A big part of the issue is that I’m facing is not in getting FixedEffectModels.jl to work, it’s just getting my huge dataset formatted in a way that I can run the darn thing. In principle I could use DataRead.jl, but I haven’t figured out how to compile ReadStat on a PC (the server I’m using). So instead I’m limited to either importing via cleaned CSV or SQLite database. SQLite is much faster but I have to redo all of the cleaning, while CSV is painfully slow and runs out of memory because Julia gets the types wrong (see: “Naturalness”). So now I’m learning how to import the data through SQLite in chunks, type it properly, and merge in the datasets I use in my Stata cleaning process. All before I get to run a single regression. And three weeks before my JMP needs to be done.

But Julia is a nice tool to have, and it seems to have some momentum. The community appears to be tremendous.

More notes (I feel like I’m learning a ton about language design):

  • Arrays that accept NAs are nice, but a devil’s bargain.

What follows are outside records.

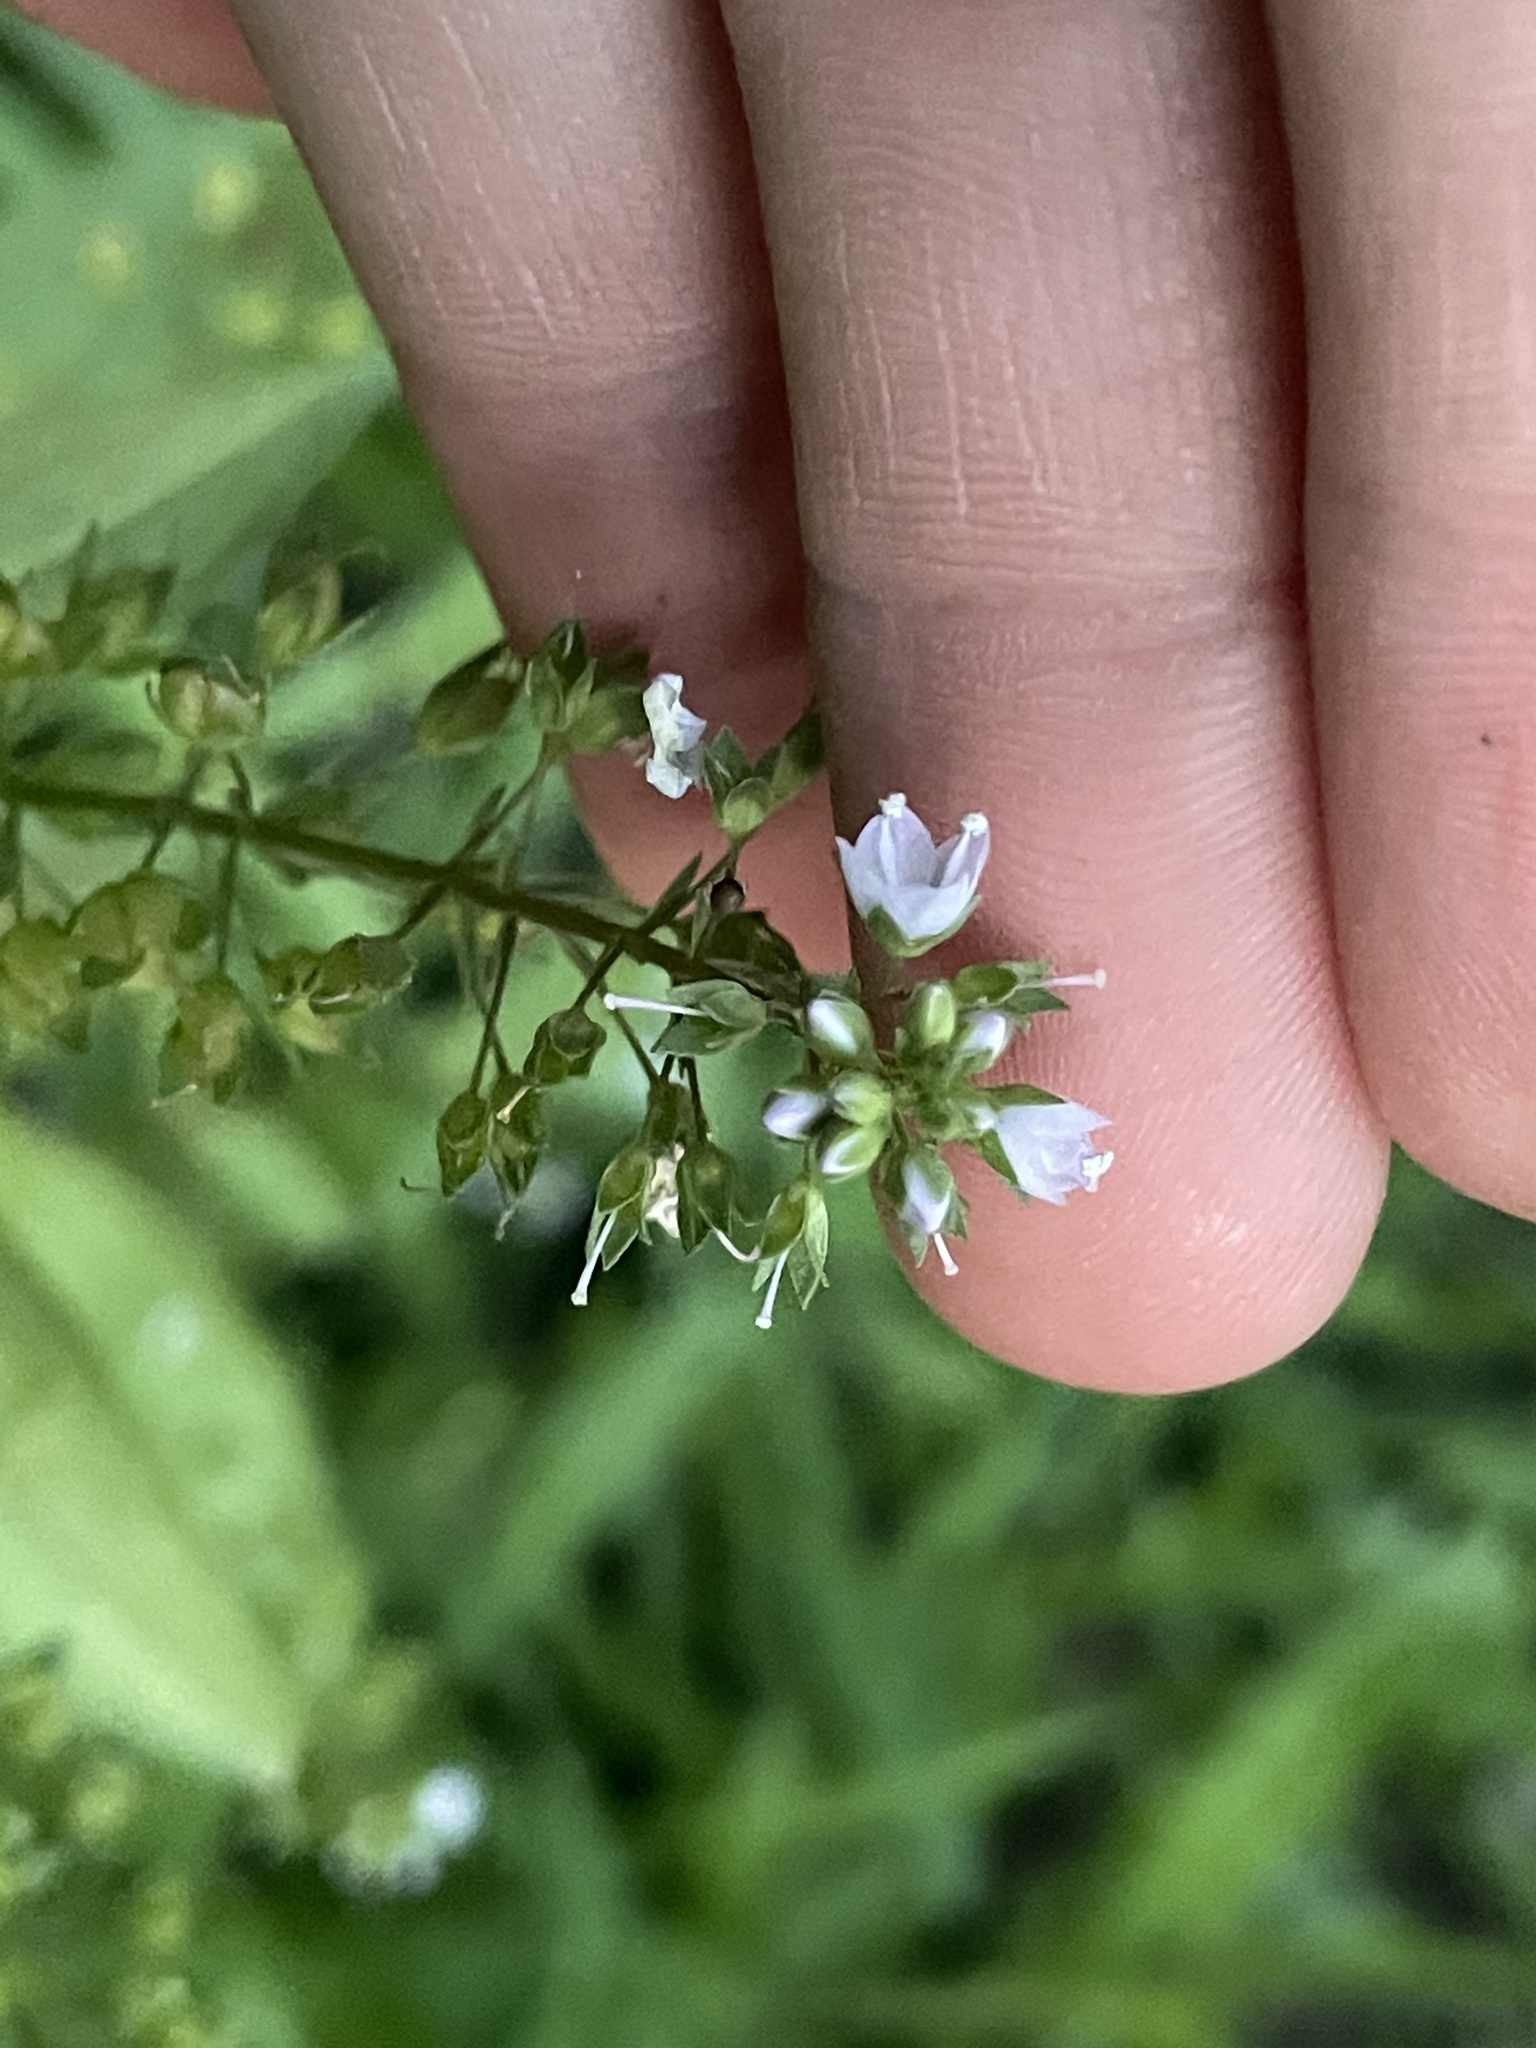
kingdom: Plantae
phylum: Tracheophyta
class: Magnoliopsida
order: Lamiales
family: Plantaginaceae
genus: Veronica
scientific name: Veronica anagallis-aquatica
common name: Water speedwell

Typed arrays are both faster and consume MUCH less memory, since Any arrays need to contain a pointer for each unit, plus the data itself must be stored somewhere.
  • If your date is in a fixed format, a custom (read: dumb) parser is way better than the smart parser provided in Julia.
  • Pay close attention your types, if you care about memory allocation. Strings are huge. Floats are remarkably small (and so cool!). Int choices can be important.
  • God help you if you have an NA hiding in your arrays. The @data macro is pretty much worthless. The folks working on Julia is still figuring out how to deal with NA values. DataArrays, which CAN (in general) handle NAs even when typed, have trouble important NA values. I ended up getting around a problem by temporarily converting all NAs in an Array{Any} variable to a real number so that I could convert it to a DataArray{Float16} before re-adding the NAs. The Nullable package is supposed to be a fix for this.